On when he will retire:

When the passion’s not there. When I start getting up in the morning and not wanting to go to work, I’ll go home. Tony [La Russa] and I are a little bit different in that I had a six-year sabbatical [from 1999-2006] and that really refreshed me. That got the battery going again.  I think that really helped me out. I think if I would’ve tried to do it like 33 straight years like Tony did, I probably would’ve stepped away too, maybe even before that.  But that six-year sabbatical, I spent some time at home and watched the kids grow up a bit.  It really refreshed me.

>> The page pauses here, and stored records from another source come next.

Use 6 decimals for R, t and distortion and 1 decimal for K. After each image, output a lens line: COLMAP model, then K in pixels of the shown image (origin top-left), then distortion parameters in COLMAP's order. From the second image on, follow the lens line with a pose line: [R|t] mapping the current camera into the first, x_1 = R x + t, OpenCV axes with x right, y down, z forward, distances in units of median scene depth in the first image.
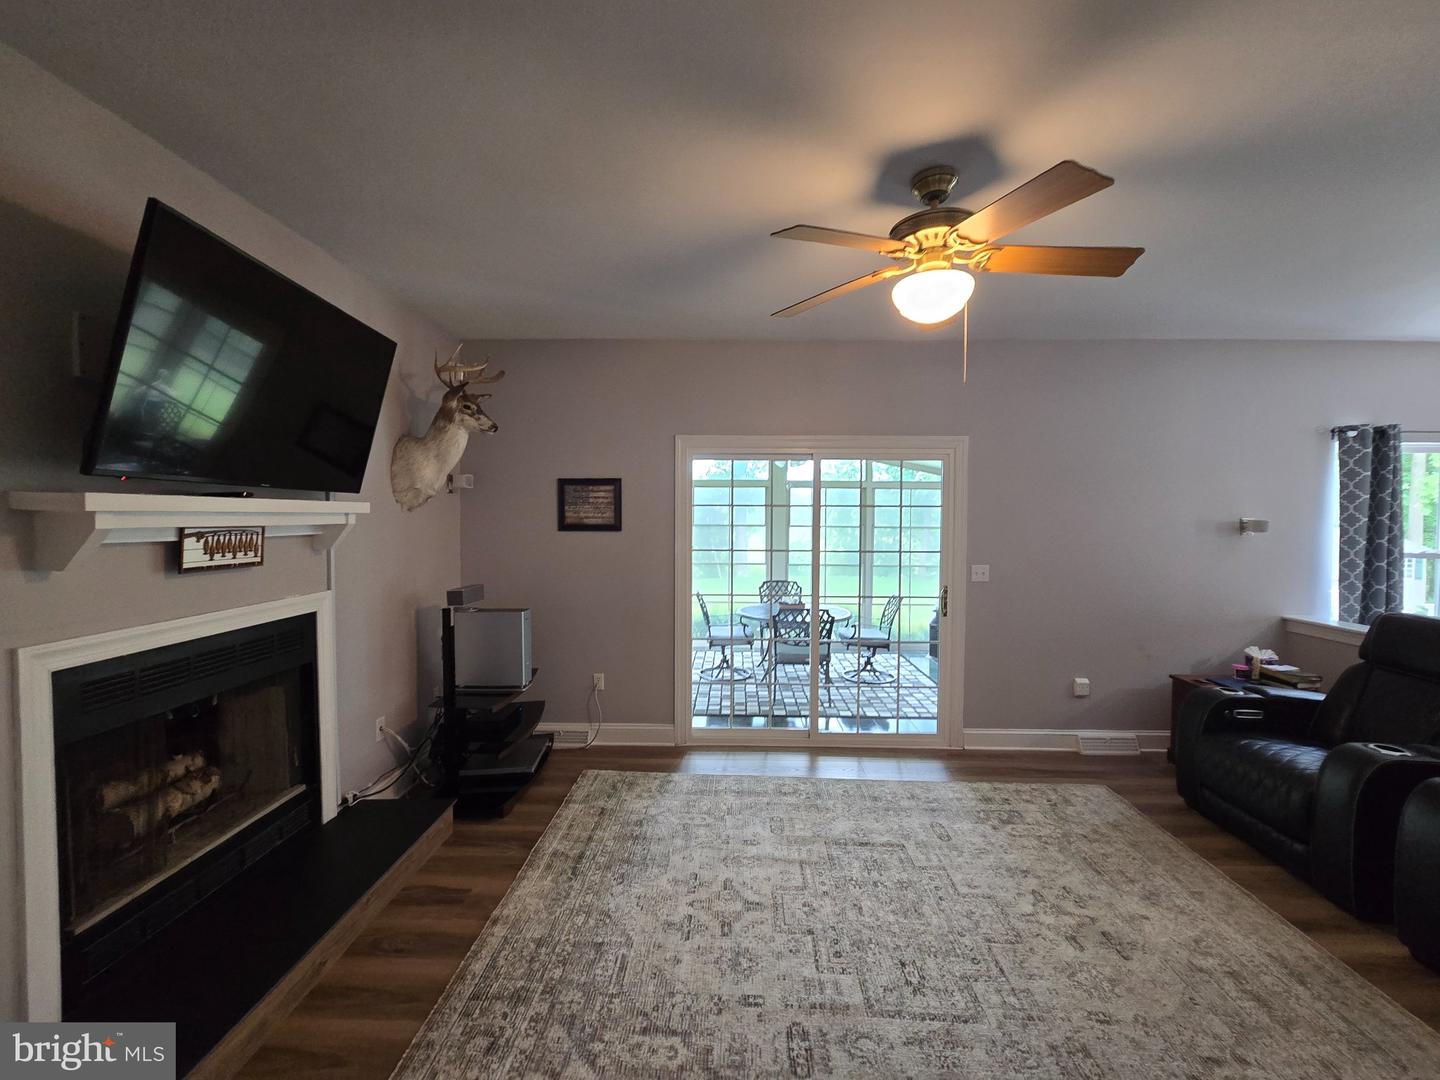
lens RADIAL K [[592.3, 0, 720.0], [0, 592.3, 536.0], [0, 0, 1]] dist [0.000200, -0.000061]
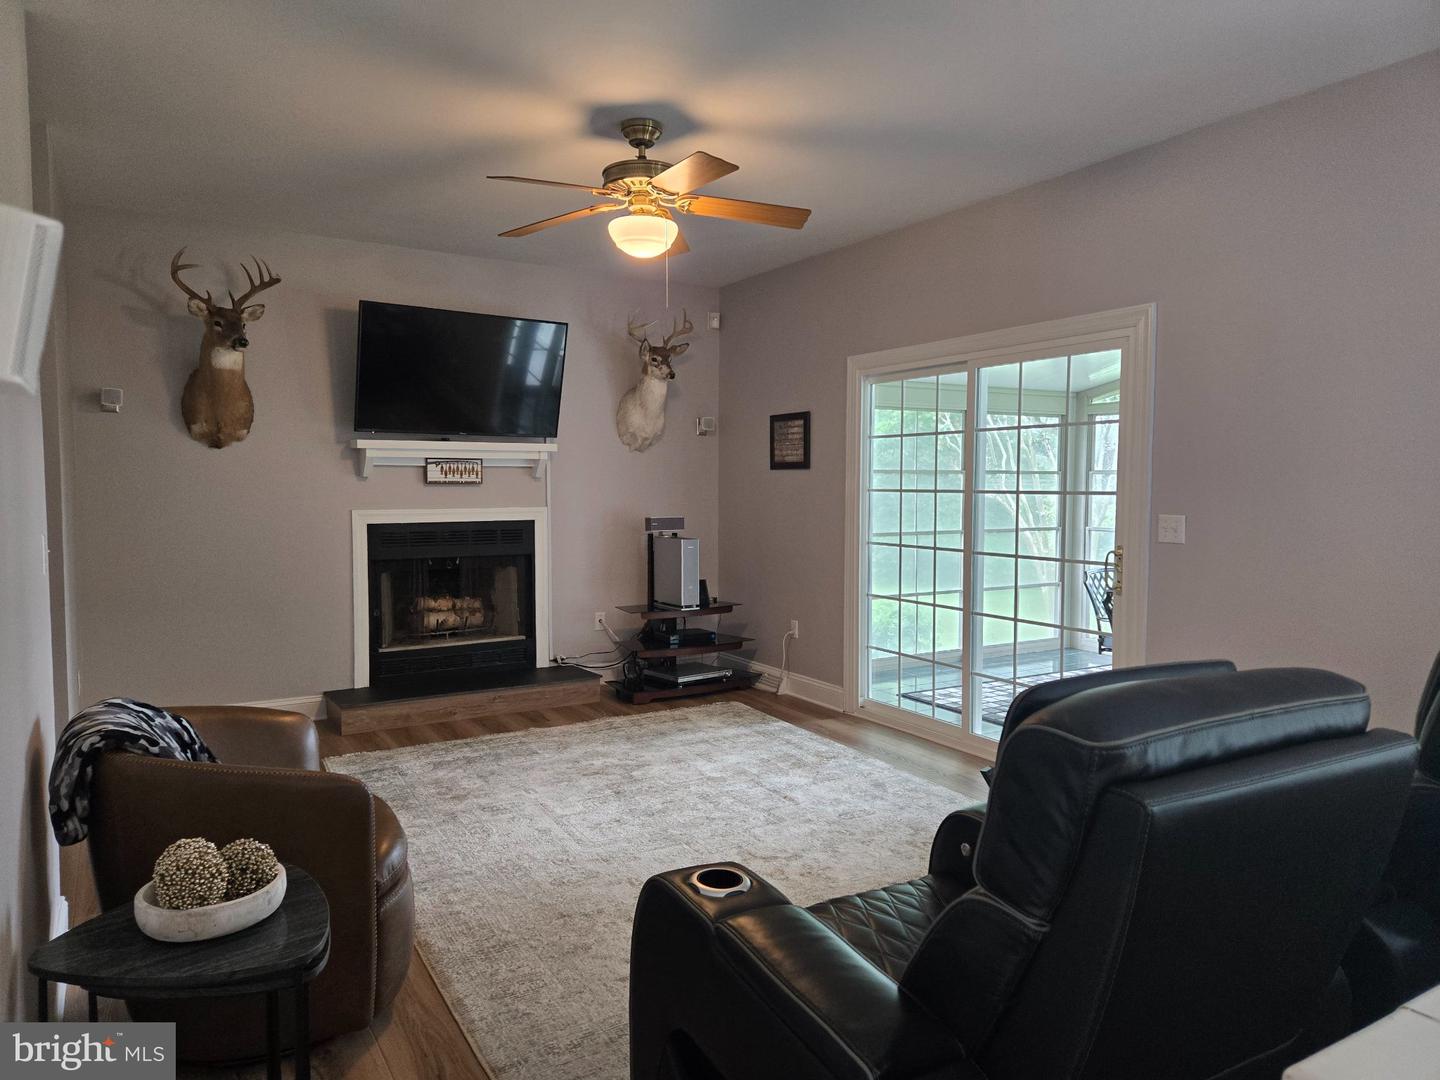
lens RADIAL K [[968.7, 0, 720.0], [0, 968.7, 540.0], [0, 0, 1]] dist [0.068797, -0.059615]
pose [[0.532722, 0.048087, -0.844923, 1.522671], [-0.025658, 0.998843, 0.040670, 0.065566], [0.845902, 0.000013, 0.533339, 0.111349]]
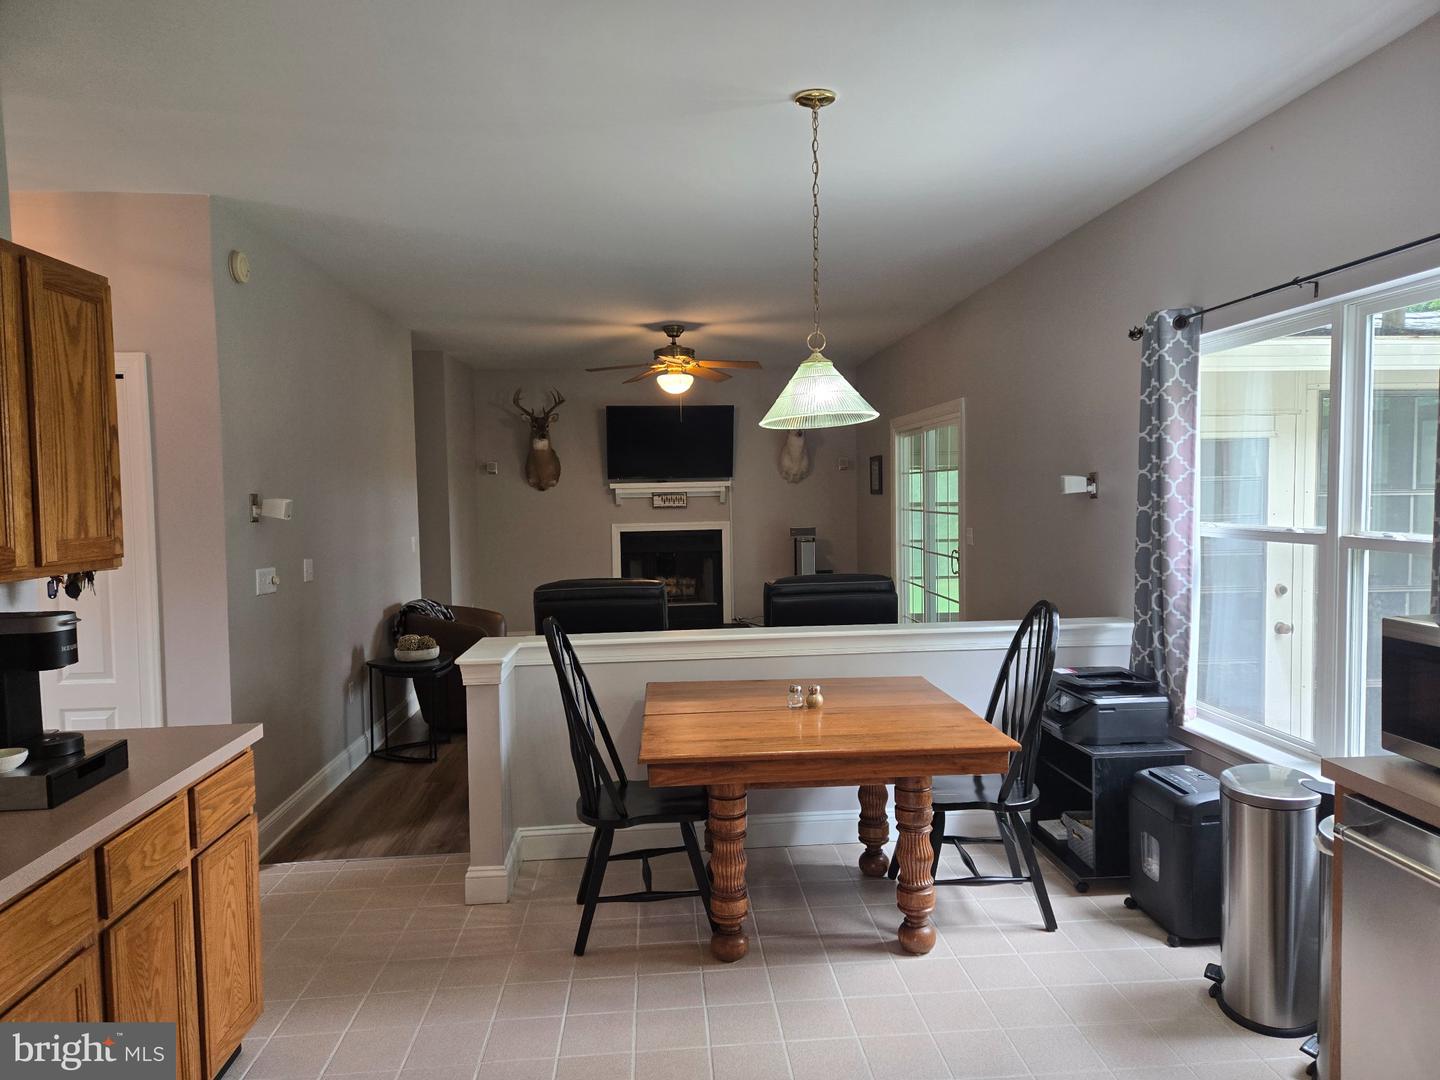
lens RADIAL K [[968.7, 0, 720.0], [0, 968.7, 540.0], [0, 0, 1]] dist [0.068797, -0.059615]
pose [[0.083183, 0.044901, -0.995522, 2.931997], [-0.012072, 0.998957, 0.044047, 0.003623], [0.996461, 0.008354, 0.083639, 0.659151]]
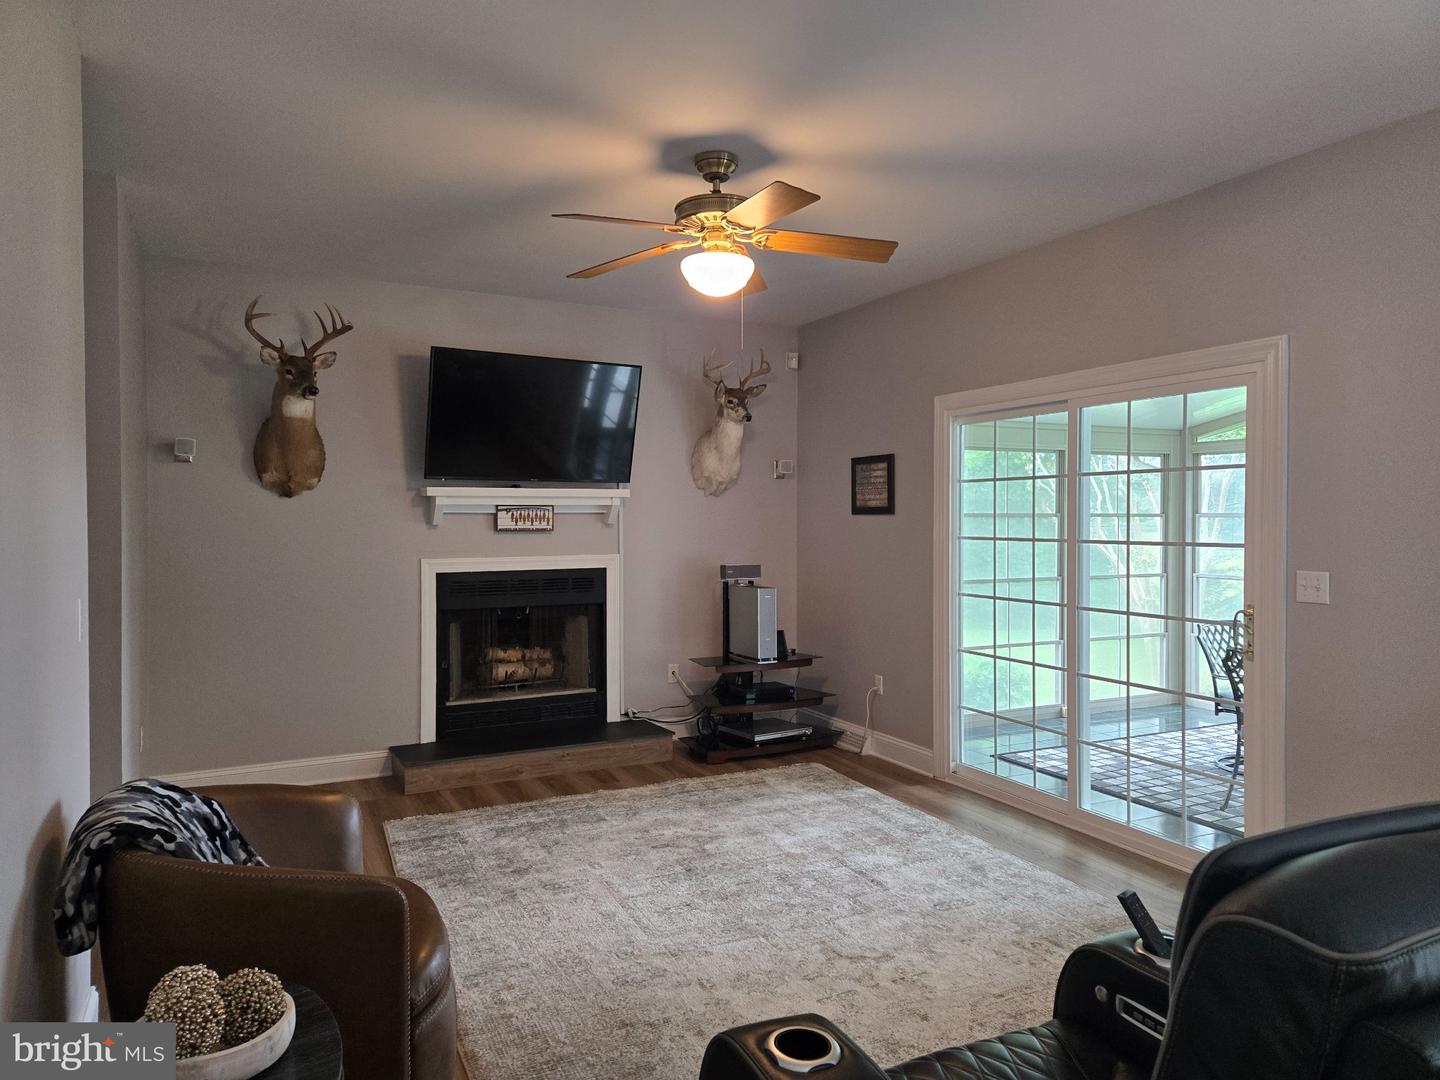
lens RADIAL K [[967.6, 0, 728.3], [0, 967.6, 532.7], [0, 0, 1]] dist [0.070565, -0.069109]
pose [[0.470627, 0.008669, -0.882290, 1.428709], [-0.024397, 0.999697, -0.003191, 0.043062], [0.881995, 0.023027, 0.470696, 0.167657]]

On what he would do if he wasn’t in baseball:

I’m embarrassed to say this, but I would’ve liked to have been in a band.  I love to sing.  I played the trumpet as a kid.  Our family sat around the piano. I never played a piano in my life, but my brother played the piano, my two sisters played.  I love it.  I still like to sing.  I’m not as good as I was at one time.  I was ok at one time…I can’t quite hit the high ones like I used to, but I was ok.  I sang weddings and I was in a choir and different things like that, and I loved it.  But this worked out a little better, I think.

I love soft rock.  I’m not into the rap too much, obviously.  I’m a little old for that….I love the oldies.  I saw “Jersey Boys” four times…I love musicals.  I saw a lot of the musicals.  I like those and participated in those in school, so that’s probably what I would’ve tried to do.  I doubt it would have worked out, but who knows?  That’s a tough business.  That’s probably tougher than our business to be successful in.